Instructions to follow
Report how many lines in the entries below hold the word "when". Your answer is that number alone.

[Stored items]
************
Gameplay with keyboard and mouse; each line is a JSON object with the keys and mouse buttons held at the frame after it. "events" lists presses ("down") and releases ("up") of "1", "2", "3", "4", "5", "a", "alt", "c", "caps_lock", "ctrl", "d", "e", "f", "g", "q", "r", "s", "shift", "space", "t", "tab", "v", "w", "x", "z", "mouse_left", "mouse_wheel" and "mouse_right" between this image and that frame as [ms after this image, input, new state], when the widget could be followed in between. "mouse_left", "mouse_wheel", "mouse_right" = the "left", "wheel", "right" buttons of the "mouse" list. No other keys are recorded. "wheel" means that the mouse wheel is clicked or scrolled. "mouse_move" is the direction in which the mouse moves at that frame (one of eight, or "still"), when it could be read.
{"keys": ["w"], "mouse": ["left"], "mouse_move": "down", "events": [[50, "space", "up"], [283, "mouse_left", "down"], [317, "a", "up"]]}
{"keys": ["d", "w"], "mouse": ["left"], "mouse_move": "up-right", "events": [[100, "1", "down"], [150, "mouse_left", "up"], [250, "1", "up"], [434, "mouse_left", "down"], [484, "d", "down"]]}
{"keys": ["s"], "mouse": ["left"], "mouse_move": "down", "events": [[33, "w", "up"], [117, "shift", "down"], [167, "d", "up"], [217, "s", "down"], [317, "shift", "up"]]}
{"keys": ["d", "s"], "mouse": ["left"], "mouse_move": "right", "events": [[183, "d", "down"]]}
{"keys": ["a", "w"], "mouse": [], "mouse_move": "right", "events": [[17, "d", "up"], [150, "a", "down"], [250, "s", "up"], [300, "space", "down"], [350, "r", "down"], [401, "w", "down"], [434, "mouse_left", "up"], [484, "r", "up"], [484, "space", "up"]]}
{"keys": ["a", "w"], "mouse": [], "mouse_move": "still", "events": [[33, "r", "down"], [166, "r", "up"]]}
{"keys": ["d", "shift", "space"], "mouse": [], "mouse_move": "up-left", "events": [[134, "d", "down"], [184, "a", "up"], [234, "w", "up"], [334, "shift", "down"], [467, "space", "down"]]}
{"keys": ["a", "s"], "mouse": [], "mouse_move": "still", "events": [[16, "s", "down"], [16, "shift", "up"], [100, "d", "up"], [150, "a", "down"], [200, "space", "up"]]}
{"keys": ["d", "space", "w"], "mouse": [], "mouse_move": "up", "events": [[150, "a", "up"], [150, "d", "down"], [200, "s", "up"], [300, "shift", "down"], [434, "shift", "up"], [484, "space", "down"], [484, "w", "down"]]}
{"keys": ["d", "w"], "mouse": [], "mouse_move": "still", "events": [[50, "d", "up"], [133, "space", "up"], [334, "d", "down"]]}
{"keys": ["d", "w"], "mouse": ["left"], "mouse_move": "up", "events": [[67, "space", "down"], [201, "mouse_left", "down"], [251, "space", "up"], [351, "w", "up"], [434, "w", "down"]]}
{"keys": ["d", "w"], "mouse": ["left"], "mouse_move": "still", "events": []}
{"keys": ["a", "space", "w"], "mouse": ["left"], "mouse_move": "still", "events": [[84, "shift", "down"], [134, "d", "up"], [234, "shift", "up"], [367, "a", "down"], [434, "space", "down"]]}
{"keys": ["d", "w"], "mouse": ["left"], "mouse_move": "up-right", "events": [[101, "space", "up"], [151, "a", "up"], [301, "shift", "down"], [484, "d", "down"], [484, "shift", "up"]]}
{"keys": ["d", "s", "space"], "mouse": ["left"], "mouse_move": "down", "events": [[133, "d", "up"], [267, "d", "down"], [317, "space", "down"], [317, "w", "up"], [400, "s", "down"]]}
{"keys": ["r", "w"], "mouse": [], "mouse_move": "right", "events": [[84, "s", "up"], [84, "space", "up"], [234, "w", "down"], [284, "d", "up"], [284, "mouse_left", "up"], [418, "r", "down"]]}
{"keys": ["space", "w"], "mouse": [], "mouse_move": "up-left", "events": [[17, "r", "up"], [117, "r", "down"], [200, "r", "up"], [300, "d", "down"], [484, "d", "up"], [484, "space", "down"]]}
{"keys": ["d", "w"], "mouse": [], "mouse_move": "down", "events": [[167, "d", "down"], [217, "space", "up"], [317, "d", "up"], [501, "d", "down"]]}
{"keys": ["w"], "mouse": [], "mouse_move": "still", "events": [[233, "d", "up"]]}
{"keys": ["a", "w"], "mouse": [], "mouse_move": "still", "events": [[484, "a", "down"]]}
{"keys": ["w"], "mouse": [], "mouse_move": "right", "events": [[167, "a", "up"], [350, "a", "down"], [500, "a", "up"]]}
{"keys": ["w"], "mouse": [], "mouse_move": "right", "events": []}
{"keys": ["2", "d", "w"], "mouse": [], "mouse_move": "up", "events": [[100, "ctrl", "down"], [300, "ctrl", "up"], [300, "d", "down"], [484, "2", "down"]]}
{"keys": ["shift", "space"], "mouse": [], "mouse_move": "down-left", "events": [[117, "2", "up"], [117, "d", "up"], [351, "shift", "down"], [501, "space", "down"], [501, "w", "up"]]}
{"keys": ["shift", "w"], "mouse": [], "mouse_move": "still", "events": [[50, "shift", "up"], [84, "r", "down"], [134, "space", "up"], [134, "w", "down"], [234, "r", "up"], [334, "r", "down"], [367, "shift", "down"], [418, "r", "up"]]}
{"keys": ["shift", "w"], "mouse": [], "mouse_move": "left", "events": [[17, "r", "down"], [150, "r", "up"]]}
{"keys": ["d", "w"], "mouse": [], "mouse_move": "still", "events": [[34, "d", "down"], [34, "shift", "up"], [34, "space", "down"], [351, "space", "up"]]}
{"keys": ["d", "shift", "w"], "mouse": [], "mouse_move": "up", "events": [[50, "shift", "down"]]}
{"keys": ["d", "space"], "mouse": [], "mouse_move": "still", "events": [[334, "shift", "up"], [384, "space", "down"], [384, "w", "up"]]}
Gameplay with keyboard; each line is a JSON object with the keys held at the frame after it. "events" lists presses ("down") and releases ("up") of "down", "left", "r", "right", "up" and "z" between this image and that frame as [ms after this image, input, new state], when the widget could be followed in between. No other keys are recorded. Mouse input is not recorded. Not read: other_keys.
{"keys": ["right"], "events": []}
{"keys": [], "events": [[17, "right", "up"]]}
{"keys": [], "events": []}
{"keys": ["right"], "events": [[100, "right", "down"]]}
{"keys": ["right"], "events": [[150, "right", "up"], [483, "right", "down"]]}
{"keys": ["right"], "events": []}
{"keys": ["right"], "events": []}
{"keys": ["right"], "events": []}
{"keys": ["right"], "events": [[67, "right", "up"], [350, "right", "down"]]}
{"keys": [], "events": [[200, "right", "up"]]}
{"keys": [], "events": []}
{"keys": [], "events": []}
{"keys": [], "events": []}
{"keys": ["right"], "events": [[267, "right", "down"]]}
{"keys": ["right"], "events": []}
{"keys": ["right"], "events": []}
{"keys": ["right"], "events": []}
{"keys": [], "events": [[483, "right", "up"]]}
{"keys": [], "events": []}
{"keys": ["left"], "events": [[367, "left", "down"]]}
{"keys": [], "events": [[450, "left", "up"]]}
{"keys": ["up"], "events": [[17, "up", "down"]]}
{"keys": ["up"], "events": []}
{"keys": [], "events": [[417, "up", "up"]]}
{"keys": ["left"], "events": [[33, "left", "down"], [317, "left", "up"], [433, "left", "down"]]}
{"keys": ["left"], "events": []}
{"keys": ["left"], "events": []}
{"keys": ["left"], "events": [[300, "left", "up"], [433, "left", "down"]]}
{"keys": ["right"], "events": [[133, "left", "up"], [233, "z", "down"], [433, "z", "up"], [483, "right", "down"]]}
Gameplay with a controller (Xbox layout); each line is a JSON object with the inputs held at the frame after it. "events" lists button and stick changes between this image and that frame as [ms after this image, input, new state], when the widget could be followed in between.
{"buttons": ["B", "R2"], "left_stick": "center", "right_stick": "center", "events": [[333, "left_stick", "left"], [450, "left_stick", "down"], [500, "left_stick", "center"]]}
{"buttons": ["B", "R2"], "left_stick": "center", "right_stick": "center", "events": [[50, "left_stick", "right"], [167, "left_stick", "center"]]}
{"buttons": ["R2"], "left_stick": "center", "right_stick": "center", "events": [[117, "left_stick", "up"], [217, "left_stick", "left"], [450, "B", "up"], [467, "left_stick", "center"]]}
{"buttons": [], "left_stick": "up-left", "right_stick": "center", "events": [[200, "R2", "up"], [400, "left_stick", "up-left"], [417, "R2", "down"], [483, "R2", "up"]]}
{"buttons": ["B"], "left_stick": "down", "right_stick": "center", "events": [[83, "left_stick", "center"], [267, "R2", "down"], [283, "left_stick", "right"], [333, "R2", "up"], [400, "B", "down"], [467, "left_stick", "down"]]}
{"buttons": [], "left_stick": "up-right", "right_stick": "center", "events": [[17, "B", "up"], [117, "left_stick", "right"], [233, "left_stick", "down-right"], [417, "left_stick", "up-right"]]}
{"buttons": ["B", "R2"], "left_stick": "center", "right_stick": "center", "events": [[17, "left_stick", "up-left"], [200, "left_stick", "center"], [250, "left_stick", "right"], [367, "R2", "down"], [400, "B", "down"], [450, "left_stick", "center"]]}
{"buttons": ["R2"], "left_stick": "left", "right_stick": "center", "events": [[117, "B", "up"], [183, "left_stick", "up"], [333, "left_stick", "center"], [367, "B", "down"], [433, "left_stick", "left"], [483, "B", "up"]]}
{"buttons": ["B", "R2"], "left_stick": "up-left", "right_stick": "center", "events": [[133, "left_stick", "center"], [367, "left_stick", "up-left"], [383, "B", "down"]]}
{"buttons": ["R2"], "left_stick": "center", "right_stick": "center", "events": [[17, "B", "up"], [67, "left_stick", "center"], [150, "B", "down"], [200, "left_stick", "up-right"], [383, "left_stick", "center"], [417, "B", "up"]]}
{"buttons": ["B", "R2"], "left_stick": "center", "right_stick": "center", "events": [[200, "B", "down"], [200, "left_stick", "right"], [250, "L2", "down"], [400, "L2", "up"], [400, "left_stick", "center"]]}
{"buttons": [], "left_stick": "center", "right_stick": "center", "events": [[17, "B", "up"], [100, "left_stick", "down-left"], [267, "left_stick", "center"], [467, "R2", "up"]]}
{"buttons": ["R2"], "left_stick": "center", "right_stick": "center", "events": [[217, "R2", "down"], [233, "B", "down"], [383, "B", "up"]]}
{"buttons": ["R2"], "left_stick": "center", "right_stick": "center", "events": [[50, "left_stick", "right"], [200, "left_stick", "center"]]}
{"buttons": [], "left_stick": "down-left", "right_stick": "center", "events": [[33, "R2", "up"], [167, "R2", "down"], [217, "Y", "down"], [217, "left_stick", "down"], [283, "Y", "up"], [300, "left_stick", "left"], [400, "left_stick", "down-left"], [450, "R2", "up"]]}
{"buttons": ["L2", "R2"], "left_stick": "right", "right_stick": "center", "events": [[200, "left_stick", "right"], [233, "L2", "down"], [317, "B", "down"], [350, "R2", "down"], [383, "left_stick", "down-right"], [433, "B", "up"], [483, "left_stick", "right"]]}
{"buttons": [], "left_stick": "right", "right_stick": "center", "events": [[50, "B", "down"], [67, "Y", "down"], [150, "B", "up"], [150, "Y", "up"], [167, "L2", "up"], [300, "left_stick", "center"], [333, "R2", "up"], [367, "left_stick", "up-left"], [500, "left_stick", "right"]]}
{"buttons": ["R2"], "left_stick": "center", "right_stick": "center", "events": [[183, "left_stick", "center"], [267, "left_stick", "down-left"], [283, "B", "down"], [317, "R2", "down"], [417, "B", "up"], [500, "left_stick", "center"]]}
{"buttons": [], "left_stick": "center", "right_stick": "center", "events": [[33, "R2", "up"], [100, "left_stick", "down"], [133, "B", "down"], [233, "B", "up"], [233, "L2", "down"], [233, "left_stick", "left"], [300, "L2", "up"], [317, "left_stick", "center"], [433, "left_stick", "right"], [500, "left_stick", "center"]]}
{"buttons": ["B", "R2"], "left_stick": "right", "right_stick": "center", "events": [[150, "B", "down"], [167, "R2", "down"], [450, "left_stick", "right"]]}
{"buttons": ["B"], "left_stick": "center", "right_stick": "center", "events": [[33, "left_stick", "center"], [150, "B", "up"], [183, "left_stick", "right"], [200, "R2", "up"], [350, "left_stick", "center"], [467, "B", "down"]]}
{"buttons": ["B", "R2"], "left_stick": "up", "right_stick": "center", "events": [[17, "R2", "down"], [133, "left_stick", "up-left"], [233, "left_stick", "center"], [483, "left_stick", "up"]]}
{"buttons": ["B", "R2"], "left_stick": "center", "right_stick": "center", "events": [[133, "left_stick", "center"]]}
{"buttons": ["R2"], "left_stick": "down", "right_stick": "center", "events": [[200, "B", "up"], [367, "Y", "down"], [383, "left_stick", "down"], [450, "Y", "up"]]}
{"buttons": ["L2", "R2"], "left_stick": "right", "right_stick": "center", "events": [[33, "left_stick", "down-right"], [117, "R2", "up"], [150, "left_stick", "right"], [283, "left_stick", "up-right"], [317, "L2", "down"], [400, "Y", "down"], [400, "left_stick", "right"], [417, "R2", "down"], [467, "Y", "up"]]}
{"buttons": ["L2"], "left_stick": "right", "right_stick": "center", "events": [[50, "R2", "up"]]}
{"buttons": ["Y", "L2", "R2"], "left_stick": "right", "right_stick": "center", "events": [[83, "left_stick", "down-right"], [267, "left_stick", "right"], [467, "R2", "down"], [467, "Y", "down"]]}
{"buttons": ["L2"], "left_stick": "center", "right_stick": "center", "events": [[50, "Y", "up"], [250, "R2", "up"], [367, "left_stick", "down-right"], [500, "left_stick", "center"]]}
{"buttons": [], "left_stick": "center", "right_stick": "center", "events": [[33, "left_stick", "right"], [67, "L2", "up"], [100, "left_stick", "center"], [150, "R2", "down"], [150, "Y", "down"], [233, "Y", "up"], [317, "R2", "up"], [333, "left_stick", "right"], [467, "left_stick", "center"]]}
************
Result for this task
3